UNRESTRICTIVE to the user: ambulatory, mobile, roving, 'you can do other things while using it', e.g. you can type while jogging, etc.

OBSERVABLE by the user: It can get your attention continuously if you want it to. Almost--always--observable: within reasonable limitations (e.g. that you might not see the screen while you blink or look away momentarily) the output medium is constantly perceptible by the wearer.

CONTROLLABLE by the user: Responsive. You can grab control of it at any time you wish. Even in automated processes you can manually override to break open the control loop and become part of the loop at any time you want to (example: 'a big Halt button you want as an application mindlessly opens all 50 documents that were highlighted when you accidently pressed 'Enter' would make a computer more CONTROLLABLE. Infinitely--often--controllable: the constancy of user--interface results from almost--always observability and infinitely--often controllability in the sense that there is always a potential for manual override which need not be always exercised.

ATTENTIVE to the environment: Environmentally aware, multimodal, multisensory. (As a result this ultimately gives the user increased situational awareness).

COMMUNICATIVE to others: Can be used as a communications medium when you want it to. Expressive: allows the wearer to be expressive through the medium, whether as a direct communications medium to others, or as means of assisting the production of expressive media (artistic or otherwise). Implied by the above six properties is that it must also be:

CONSTANT: Always ready. May have 'sleep modes' but never 'dead'. Unlike a laptop computer which must be opened up, switched on, and booted up before use, it is always on and always running.

PERSONAL: Human and computer are inextricably intertwined.

PROSTHETIC: You can adapt to it so that it acts as a true extension of mind and body; after time you forget that you are wearing it.

ASSERTIVE: can have barrier to prohibition or to requests by others for removal during times when you wish such a barrier. This is in contrast to laptop computer in briefcase or bag that could be separated from you by a 'please leave all bags and briefcases at the counter' policy of a department store, library, or similar establishment.

PRIVATE: others can't observe or control it unless you let them. Others can't determine system status unless you want them to, e.g. clerk at refund counter in department store where photography is prohibited can't tell whether or not you are transmitting wireless video to a spouse for remote advice, in contrast to camcorder technology where it is obvious you are taking a picture when you hold it up to your eye.

Note that a computer mediation device with sufficient bandwidth can synthesize or even heighten the augmentational aspects.
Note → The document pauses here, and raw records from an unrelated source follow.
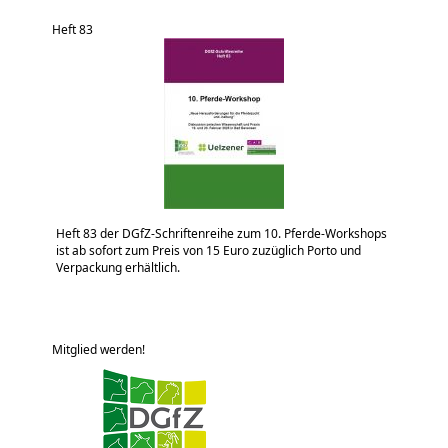
Heft 83
Heft 83 der DGfZ-Schriftenreihe zum 10. Pferde-Workshops
ist ab sofort zum Preis von 15 Euro zuzüglich Porto und
Verpackung erhältlich.
Mitglied werden!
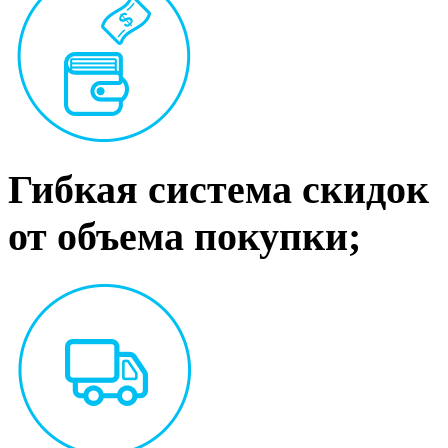
Гибкая система скидок
от объема покупки;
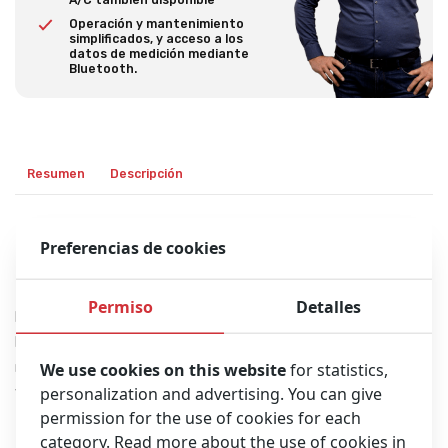
Operación y mantenimiento
simplificados, y acceso a los
datos de medición mediante
Bluetooth.
Resumen
Descripción
Preferencias de cookies
Descripción del producto
Permiso
Detalles
Los sistemas de compresión torácica LUCAS son una
herramienta clave en los esfuerzos de salvamento de vidas a
We use cookies on this website
for statistics,
nivel mundial, ofreciendo compresiones torácicas de alta calidad
personalization and advertising. You can give
y conformes con las guías durante la reanimación, tanto en el
permission for the use of cookies for each
terreno, durante el transporte como en el hospital.
category. Read more about the use of cookies in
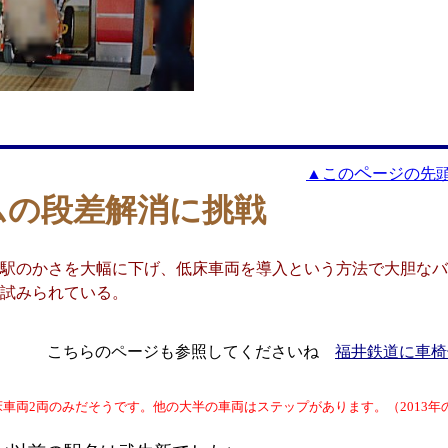
ペ
▲この
ージの先
ムの段差解消に挑戦
駅のかさを大幅に下げ、低床車両を導入という方法で大胆なバ
試みられている。
こちらのページも参照してくださいね
福井鉄道に車椅
車両2両のみだそうです。他の大半の車両はステップがあります。（2013年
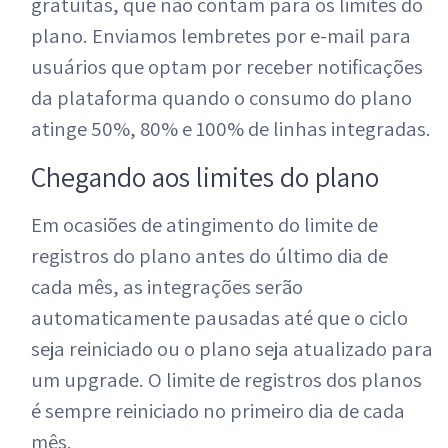
gratuitas, que não contam para os limites do
plano. Enviamos lembretes por e-mail para
usuários que optam por receber notificações
da plataforma quando o consumo do plano
atinge 50%, 80% e 100% de linhas integradas.
Chegando aos limites do plano
Em ocasiões de atingimento do limite de
registros do plano antes do último dia de
cada mês, as integrações serão
automaticamente pausadas até que o ciclo
seja reiniciado ou o plano seja atualizado para
um upgrade. O limite de registros dos planos
é sempre reiniciado no primeiro dia de cada
mês.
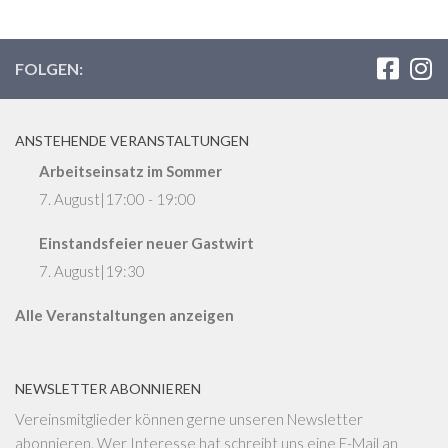
FOLGEN:
ANSTEHENDE VERANSTALTUNGEN
Arbeitseinsatz im Sommer
7. August|17:00
-
19:00
Einstandsfeier neuer Gastwirt
7. August|19:30
Alle Veranstaltungen anzeigen
NEWSLETTER ABONNIEREN
Vereinsmitglieder können gerne unseren Newsletter
abonnieren. Wer Interesse hat schreibt uns eine E-Mail an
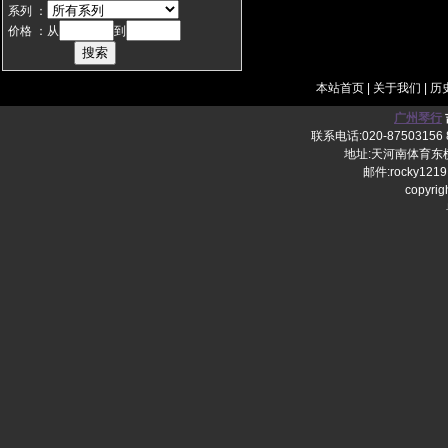
系列 ：
价格 ：从
到
本站首页
|
关于我们
|
历
广州琴行
联系电话:020-87503156 8
地址:天河南体育东横
邮件:rocky1219
copy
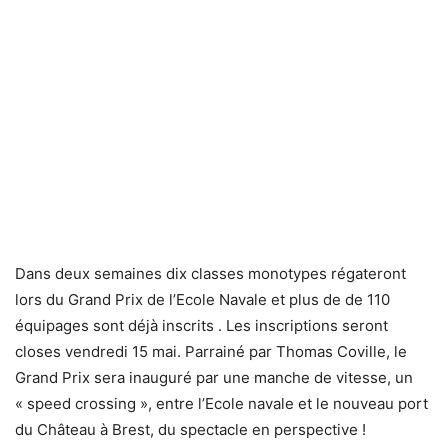
Dans deux semaines dix classes monotypes régateront
lors du Grand Prix de l’Ecole Navale et plus de de 110
équipages sont déjà inscrits . Les inscriptions seront
closes vendredi 15 mai. Parrainé par Thomas Coville, le
Grand Prix sera inauguré par une manche de vitesse, un
« speed crossing », entre l’Ecole navale et le nouveau port
du Château à Brest, du spectacle en perspective !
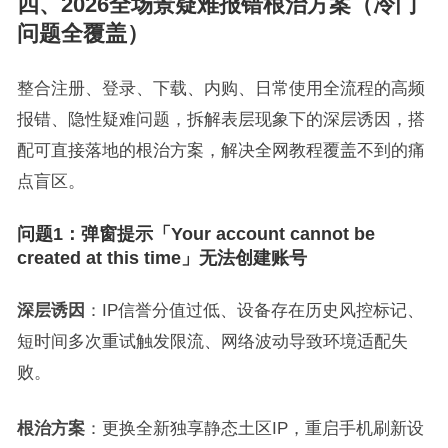
四、2026全场景疑难报错根治方案（冷门
问题全覆盖）
整合注册、登录、下载、内购、日常使用全流程的高频
报错、隐性疑难问题，拆解表层现象下的深层诱因，搭
配可直接落地的根治方案，解决全网教程覆盖不到的痛
点盲区。
问题1：弹窗提示「Your account cannot be
created at this time」无法创建账号
深层诱因
：IP信誉分值过低、设备存在历史风控标记、
短时间多次重试触发限流、网络波动导致环境适配失
败。
根治方案
：更换全新独享静态土区IP，重启手机刷新设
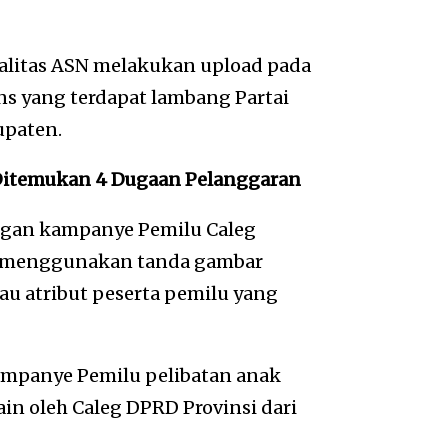
alitas ASN melakukan upload pada
ns yang terdapat lambang Partai
upaten.
 Ditemukan 4 Dugaan Pelanggaran
ngan kampanye Pemilu Caleg
au menggunakan tanda gambar
tau atribut peserta pemilu yang
ampanye Pemilu pelibatan anak
in oleh Caleg DPRD Provinsi dari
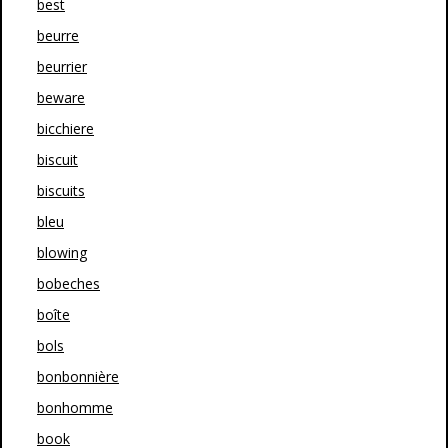
best
beurre
beurrier
beware
bicchiere
biscuit
biscuits
bleu
blowing
bobeches
boîte
bols
bonbonnière
bonhomme
book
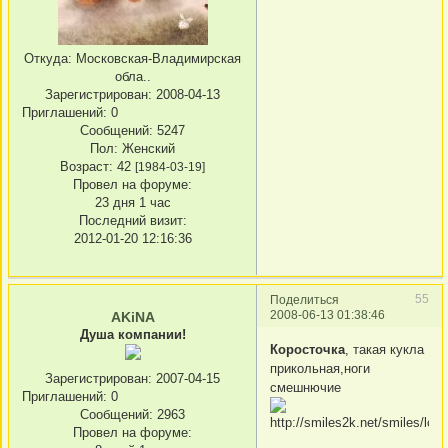
Откуда:
Московская-Владимирская
обла..
Зарегистрирован
: 2008-04-13
Приглашений:
0
Сообщений:
5247
Пол:
Женский
Возраст:
42
[1984-03-19]
Провел на форуме:
23 дня 1 час
Последний визит:
2012-01-20 12:16:36
55
Поделиться
2008-06-13 01:38:46
AKiNA
Душа компании!
Коросточка
, такая кукла
прикольная,ноги
Зарегистрирован
: 2007-04-15
смешнючие
Приглашений:
0
Сообщений:
2963
Провел на форуме:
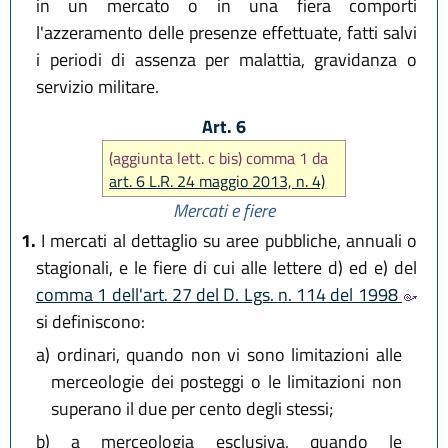
in un mercato o in una fiera comporti
l'azzeramento delle presenze effettuate, fatti salvi
i periodi di assenza per malattia, gravidanza o
servizio militare.
Art. 6
(aggiunta lett. c bis) comma 1 da
art. 6 L.R. 24 maggio 2013, n. 4)
Mercati e fiere
1.
I mercati al dettaglio su aree pubbliche, annuali o
stagionali, e le fiere di cui alle lettere d) ed e) del
comma 1 dell'art. 27 del D. Lgs. n. 114 del 1998
si definiscono:
a)
ordinari, quando non vi sono limitazioni alle
merceologie dei posteggi o le limitazioni non
superano il due per cento degli stessi;
b)
a merceologia esclusiva, quando le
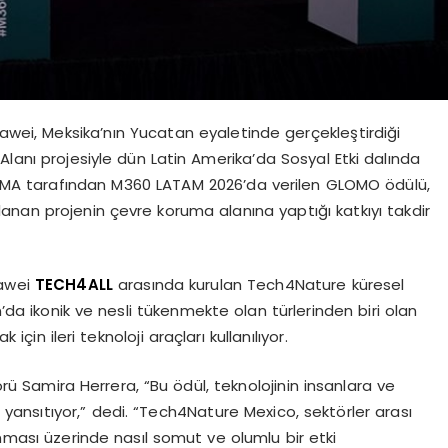
ei, Meksika’nın Yucatan eyaletinde gerçekleştirdiği
nı projesiyle dün Latin Amerika’da Sosyal Etki dalında
SMA tarafından M360 LATAM 2026’da verilen GLOMO ödülü,
ullanan projenin çevre koruma alanına yaptığı katkıyı takdir
uawei
TECH4ALL
arasında kurulan Tech4Nature küresel
’da ikonik ve nesli tükenmekte olan türlerinden biri olan
in ileri teknoloji araçları kullanılıyor.
törü Samira Herrera, “Bu ödül, teknolojinin insanlara ve
ansıtıyor,” dedi. “Tech4Nature Mexico, sektörler arası
orunması üzerinde nasıl somut ve olumlu bir etki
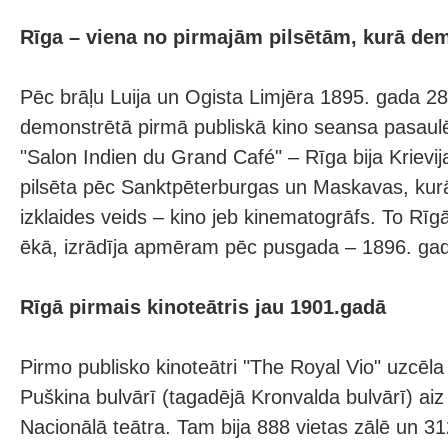
Rīga – viena no pirmajām pilsētām, kurā de
Pēc brāļu Luija un Ogista Limjēra 1895. gada 2
demonstrētā pirmā publiskā kino seansa pasaulē
"Salon Indien du Grand Café" – Rīga bija Krievij
pilsēta pēc Sanktpēterburgas un Maskavas, kurā 
izklaides veids – kino jeb kinematogrāfs. To Rī
ēkā, izrādīja apmēram pēc pusgada – 1896. gad
Rīgā pirmais kinoteātris jau 1901.gadā
Pirmo publisko kinoteātri "The Royal Vio" uzcēl
Puškina bulvārī (tagadējā Kronvalda bulvārī) aiz
Nacionālā teātra. Tam bija 888 vietas zālē un 31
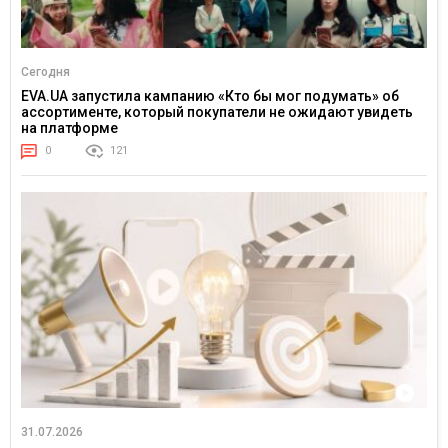
Сегодня
EVA.UA запустила кампанию «Кто бы мог подумать» об
ассортименте, который покупатели не ожидают увидеть
на платформе
0
121
31.07.2026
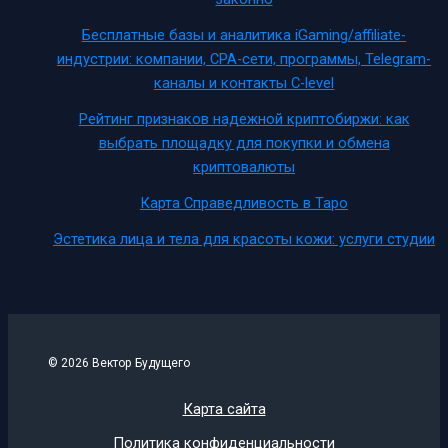
Бесплатные базы и аналитика iGaming/affiliate-
индустрии: компании, CPA-сети, программы, Telegram-
каналы и контакты C-level
Рейтинг признаков надежной криптобиржи: как
выбрать площадку для покупки и обмена
криптовалюты
Карта Справедливость в Таро
Эстетика лица и тела для красоты кожи: услуги студии
© 2026 Вектор Будущего
Карта сайта
Политика конфиденциальности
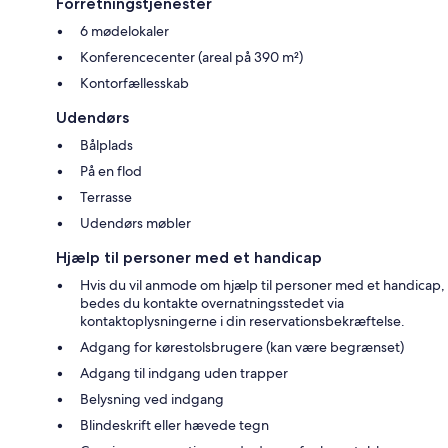
Forretningstjenester
6 mødelokaler
Konferencecenter (areal på 390 m²)
Kontorfællesskab
Udendørs
Bålplads
På en flod
Terrasse
Udendørs møbler
Hjælp til personer med et handicap
Hvis du vil anmode om hjælp til personer med et handicap,
bedes du kontakte overnatningsstedet via
kontaktoplysningerne i din reservationsbekræftelse.
Adgang for kørestolsbrugere (kan være begrænset)
Adgang til indgang uden trapper
Belysning ved indgang
Blindeskrift eller hævede tegn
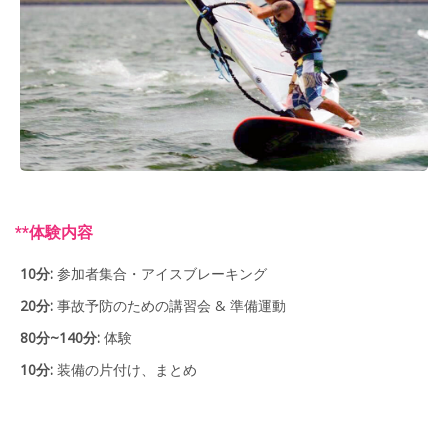
**体験内容
10分:
参加者集合・アイスブレーキング
20分:
事故予防のための講習会 & 準備運動
80分~140分:
体験
10分:
装備の片付け、まとめ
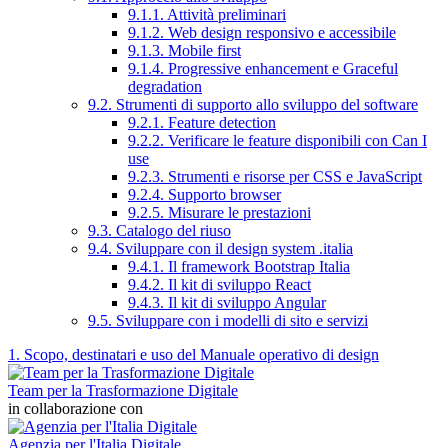
9.1.1. Attività preliminari
9.1.2. Web design responsivo e accessibile
9.1.3. Mobile first
9.1.4. Progressive enhancement e Graceful
degradation
9.2. Strumenti di supporto allo sviluppo del software
9.2.1. Feature detection
9.2.2. Verificare le feature disponibili con Can I
use
9.2.3. Strumenti e risorse per CSS e JavaScript
9.2.4. Supporto browser
9.2.5. Misurare le prestazioni
9.3. Catalogo del riuso
9.4. Sviluppare con il design system .italia
9.4.1. Il framework Bootstrap Italia
9.4.2. Il kit di sviluppo React
9.4.3. Il kit di sviluppo Angular
9.5. Sviluppare con i modelli di sito e servizi
1. Scopo, destinatari e uso del Manuale operativo di design
Team per la Trasformazione Digitale
in collaborazione con
Agenzia per l'Italia Digitale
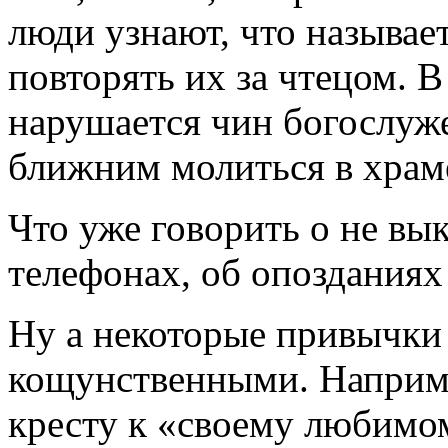
люди узнают, что называе
повторять их за чтецом. В
нарушается чин богослуже
ближним молиться в храм
Что уже говорить о не в
телефонах, об опозданиях
Ну а некоторые привычки
кощунственными. Наприме
кресту к «своему любимо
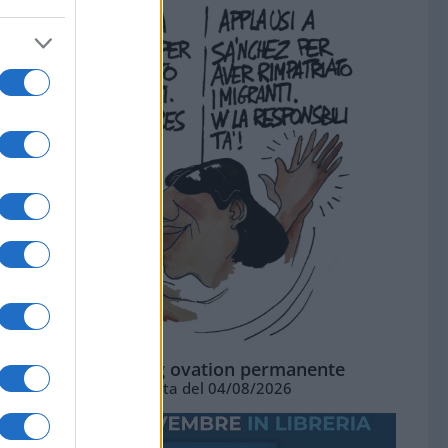
La standing ovation permanente
Vignetta del 04/08/2026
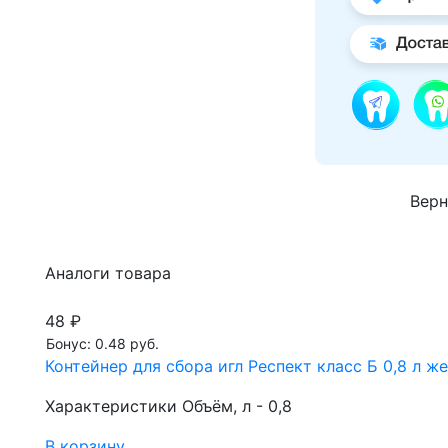
Верн
Аналоги товара
48 ₽
Бонус: 0.48 руб.
Контейнер для сбора игл Респект класс Б 0,8 л ж
Характеристики Объём, л - 0,8
В корзину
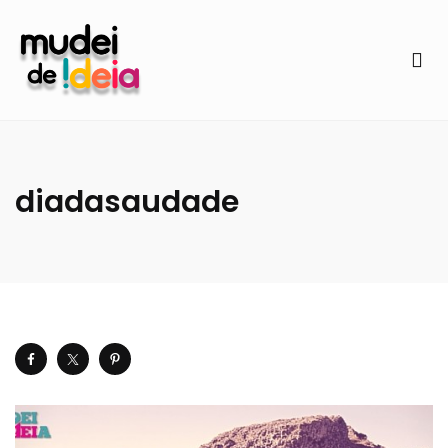
diadasaudade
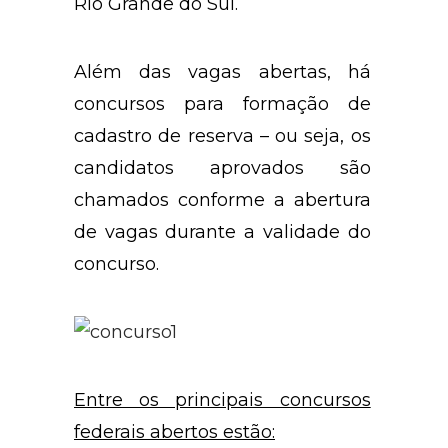
Rio Grande do Sul.
Além das vagas abertas, há
concursos para formação de
cadastro de reserva – ou seja, os
candidatos aprovados são
chamados conforme a abertura
de vagas durante a validade do
concurso.
Entre os principais concursos
federais abertos estão:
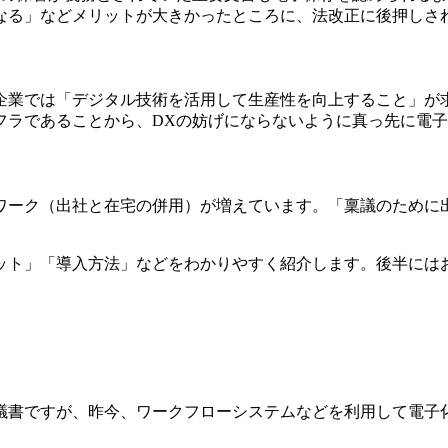
なる」などメリットが大きかったところに、法改正に後押しさ
企業では「デジタル技術を活用して生産性を向上すること」が
フラであることから、DXの妨げにならないように真っ先に電
ワーク（出社と在宅の併用）が増えています。「稟議のために
ット」「導入方法」などをわかりやすく紹介します。後半には
議書ですが、昨今、ワークフローシステムなどを利用して電子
For example a sufficiently ATTENTIVE computer can sustain a sufficient illusion of being UNMONOPOLIZING that it could encapsulate the user and still provide the same experience as system running in the augmentational mode of operation. Similarly, a sufficiently COMMUNICATIVE machine, especially if 'machine' is broadened to include mechanical mediation devices such as motorized exoskeletons, can synthesize the UNRESTRICTIVE attribute.